My first triathlon.

Almost 2 years ago, I signed up for my first swimming class. I couldn’t make it one pool length. I couldn’t put my face in the water. And I’m pretty sure those sharing a lane with me wanted to throw themselves off a bridge. I swayed in my lane from side to side; I was the last one to finish and I looked like a fucking mess. Up until this class; I had never swam before. I had an experience in the water when I was 8 that created a fear of water so deep; I made my mother obtain a doctor’s note for me so I wouldn’t have to swim in high school. As an adult, I learned to surf and I loved it. I could prevent myself from drowning but that’s about it. Truly, it’s a miracle I’m alive. I had no business being out there. However, knowing I was strapped to a giant floaty board, did offer a lot of peace. I have always gravitated towards the spiritual qualities of water. I’ve said this a million times but our relationship is like a giant metaphor. If you fight it; it fights back twice as hard. You need to embrace the energy and synergy of each wave; each movement and marry yourself to it. And respect is paramount. Always respect the force of water and it won’t do you wrong.

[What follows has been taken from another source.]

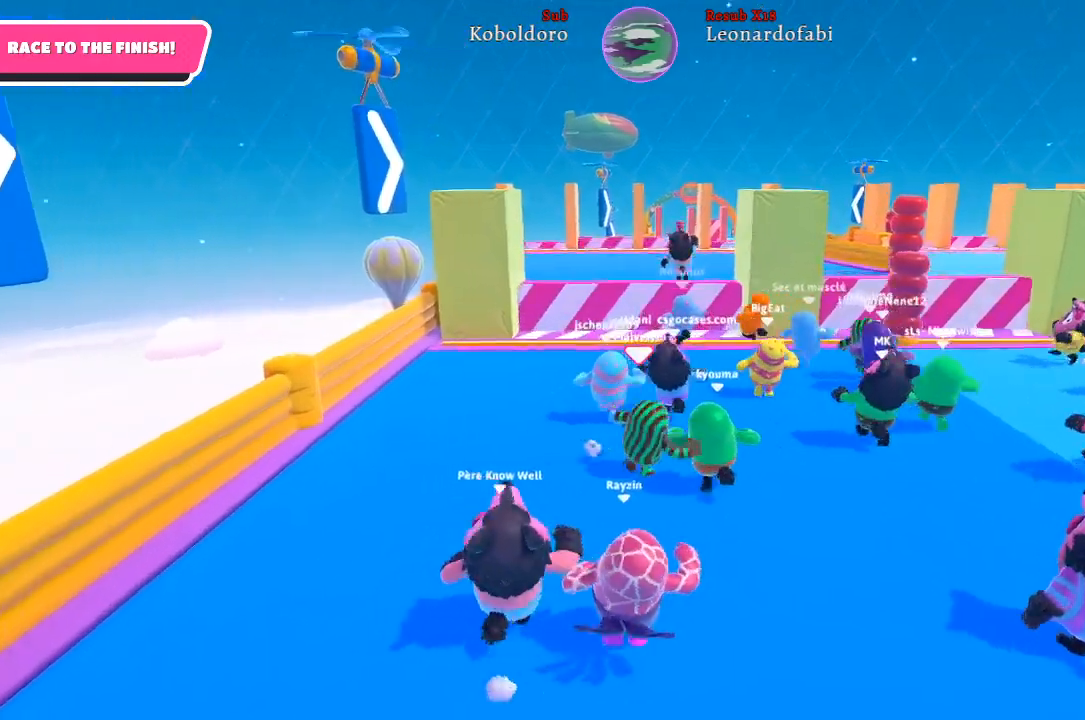
{"buttons": [], "left_stick": "up-right", "right_stick": "center", "events": []}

The reason I even entertained the idea of swimming was watching those around me complete triathlons. While in the midst of a serious running/life funk; it seemed like the perfect anecdote. Three sports as a opposed to one sort of guarantees you’ll never get bored. But it took too more years of banging my head against a wall with running. A handful of shitty, horrible, no good races, two bad falls on my knee, a cracked patella and a doctor saying “try a new sport,” to finally decide to pull the trigger. (Oh and some encouragement from a friend, of course) So I signed up for the Olympic distance in September and the Sebago Lake Triathlon (just the sprint distance) which I completed Sunday with like 3 weeks of training behind me.

3 weeks of training. Not the best idea. But when do I ever do things in a sensible manner?? PSSSHHHHH. Come on now.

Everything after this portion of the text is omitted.